Monday, October 7, 2013

Jason Watches INTOLERANCE: LOVE'S STRUGGLE THROUGHOUT THE AGES

The first time I saw INTOLERANCE (1916) at Cinequest in 2009 I was wowed by the scale of the sets, awed by the ambition behind the film, and of course loved Dennis James' live score on the Mighty Wurlitzer organ. But secretly, behind it all, there was a little doubt in my mind. I had actually enjoyed BIRTH OF A NATION much more (despite the racism and the pro-KKK plot). As a narrative, it just had a better structure and flowed better. In fact, just taking the narrative itself I couldn't help but notice it was ponderous, confusing, and kind of dull. Each of the four separate stories could have worked great on its own, but by switching between them I couldn't help but think Griffith gave all four of them short shrift and ended up confusing the audience.

So last Saturday I revisited it, on the Castro screen, in a beautiful new restoration (in digital, more on that later) and with a Carl Davis score. And...it's fantastic, a masterpiece. Maybe I was just better rested than the previous time (it played the final weekend of an exhausting festival). Maybe I'm just that much more studied in silent film and know how to watch it better. But I think the restoration is just much better than what I saw before. I still think many of the transitions between time periods were clumsy and jarring--Griffith was still in the process of inventing cinema at this time. But importantly, I can follow the stories now. Or rather, I can see it as one story--the contemporary (to 1916) story--punctuated with historical parallels turning it very explicitly into a timeless story. A young woman in undone through the intolerant machinations of others. Age-ism (particularly the elderly moral crusaders frowning upon the joys of youth), political machinations, religious intolerance, betrayal and double-crossing. These are all in the contemporary story of a young woman undone on one side by the modern pharisees and on the other side by her lover's criminal connections. And they are all more or less reflected in stories of 16th century France (political machinations leading to the St. Bartholomew's Day massacre), ancient Babylon (where a priest betrays the city to Cyrus and the Persians just because Ishtar was praised instead of his god, Bel), and the story of Jesus Christ (culminating in his crucifixion, but also showcasing the traditional Jewish wedding where he turned water to wine).

Carl Davis' score was magnificent. As a friend and silent film scholar pointed out when we discussed it afterwards, Carl Davis never had time to really develop a theme in his score, as the music had to jump between time periods along with the film, but he did a fantastic job and his score works perfectly.

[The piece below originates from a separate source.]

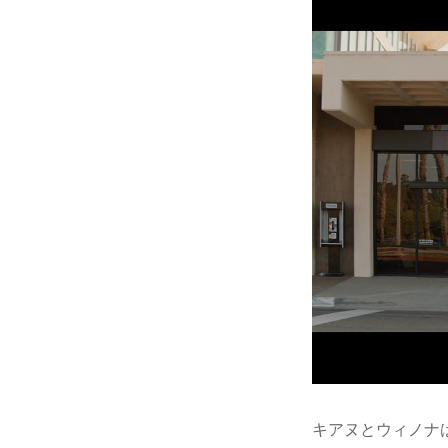
キアヌとウィノナ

It also looked fantastic. Now I know this gets controversial. I know lots of purists who would avoid this screening just because it was projected digitally instead of on film. And I tend to agree with them, I love the look and feel of film. And especially if the movie was shot on film, it's only right that it should be shown on film. And I've seen movies where digital projection rather than film kinda ruined the presentation.... But this wasn't one of those. This looked amazing. The same friend/silent film scholar I alluded to above pointed out that this probably looks better than it did at its 1916 premiere, what with simply higher-powered projectors, they can put more lumens (measure of visible light flux) on the screen. This presentation is the argument that Digital Cinema Package (DCP) has arrived, and traditionalist haters be damned (not that it isn't still possible to have a crappy digital projection, just that DCP has arrived at the point where it can look better than film.)

Oh, and one last point. CLOUD ATLAS is the modern equivalent of INTOLERANCE. It kind of bombed at the box office, but I still think it succeeded (and exceeded) in everything Griffith was trying to accomplish. So if you haven't seen it, go get it.